7. A control panel as claimed in claim 5, wherein an individual control is adaptive to display a single marker when there is a single action available for that control.

8. A control panel as claimed in claim 5, wherein an individual control is adaptive to display a number different backgrounds with different target sectors, in dependence on the number of actions available for that control.

9. A control panel as claimed in claim 8, wherein an individual control is adaptive to display two diametrically opposed markers when there are two actions available for that control, with a circular background in which the target sector is a semicircular portion of the background.

10. A control panel as claimed in claim 8, wherein an individual control is adaptive to display three or more equally spaced markers when there are three or more actions available for that control, with a circular background in which the target sector is a minor sector of the background.

11. A control panel as claimed in claim 1, wherein for each individual control there is single marker, and there is a plurality of visible sectors of the background which are allocated to respective ones of the plurality of actions for the control, and to select a particular action corresponding to a particular sector, the marker must be aligned with that particular sector.

12. A control panel as claimed in claim 11, wherein the marker further serves as the visible indicator whose extent can be varied by a user.

13. A control panel as claimed in claim 12, wherein the marker is in the form of a bar of variable extent which sweeps around the background.

14. A control panel as claimed in claim 1, wherein the visible indicator whose extent can be varied by a user is separate from the or each visible marker.

15. A control panel as claimed in claim 14, wherein the indicator is linear.

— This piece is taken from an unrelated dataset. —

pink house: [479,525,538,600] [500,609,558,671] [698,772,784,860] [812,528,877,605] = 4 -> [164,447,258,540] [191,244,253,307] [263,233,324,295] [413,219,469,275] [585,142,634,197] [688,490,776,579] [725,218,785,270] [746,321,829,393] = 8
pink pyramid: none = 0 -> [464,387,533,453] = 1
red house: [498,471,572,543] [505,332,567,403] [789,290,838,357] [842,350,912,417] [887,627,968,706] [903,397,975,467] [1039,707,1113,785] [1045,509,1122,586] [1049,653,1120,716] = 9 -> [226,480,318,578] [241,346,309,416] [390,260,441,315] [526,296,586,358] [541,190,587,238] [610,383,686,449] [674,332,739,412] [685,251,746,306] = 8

16. A control panel as claimed in claim 11, wherein each individual control is adaptive to display a different number of visible sectors in accordance with the number of actions available for that control.

17. A control panel as claimed in claim 16, wherein an individual control is adaptive to display no sectors when there are no actions available for that control.

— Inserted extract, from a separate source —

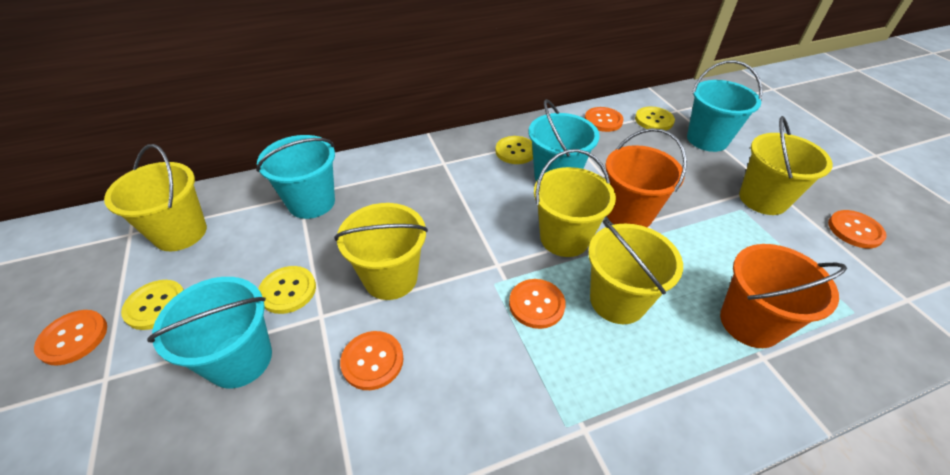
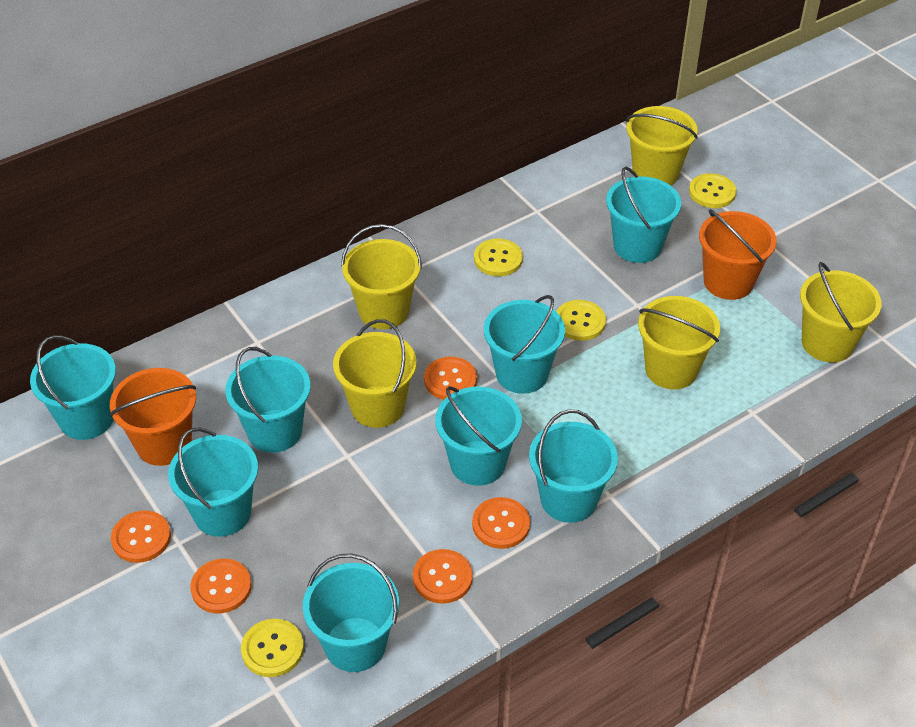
turquoise bucket: [147,277,272,389] [257,135,335,219] [529,99,600,181] [687,60,763,152] = 4 -> [30,335,116,440] [168,427,258,537] [225,347,311,453] [303,554,399,672] [435,386,522,486] [484,295,565,394] [529,409,618,523] [606,167,681,263] = 8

18. A control panel as claimed in claim 16, wherein an individual control is adaptive to display a single sector when there is a single action available for that control.

19-26. (canceled)

27. A control for selecting one of a plurality of actions, wherein the control comprises a visible marker, and a system for effecting continuous relative rotation of the marker with respect to a background, the background including at least one visible target sector; the control further comprising a visible indicator whose extent can be varied by a user whilst there is relative rotation between the marker and the background; and wherein for an action to be selected, alignment of the marker and the target sector must coincide with the indicator having reached a predetermined extent; and wherein the control is adaptive so that the number of possible actions is varied and the marker and/or background is varied accordingly.

28. A control as claimed in claim 27, wherein the control has a plurality of circumferentially spaced markers corresponding to the plurality of actions for the control, and to select a particular action corresponding to a particular marker, that marker must be aligned with the target sector, and the control is adaptive to display differing numbers of markers.

29. A control as claimed in claim 28, wherein if the number of markers is reduced, the size of the target sector is increased at the same time.

30. A control as claimed in claim 27, wherein the control has a single marker, and there is a plurality of visible sectors of the background which are allocated to respective ones of the plurality of actions for the control, and to select a particular action corresponding to a particular sector, the marker must be aligned with that particular sector; and wherein the control is adaptive to display differing numbers of sectors of the background, in accordance with the number of options available.

31-41. (canceled)

42. A control panel as claimed in claim 1, incorporated in video game apparatus.

43. A control as claimed in claim 27, incorporated in video game apparatus.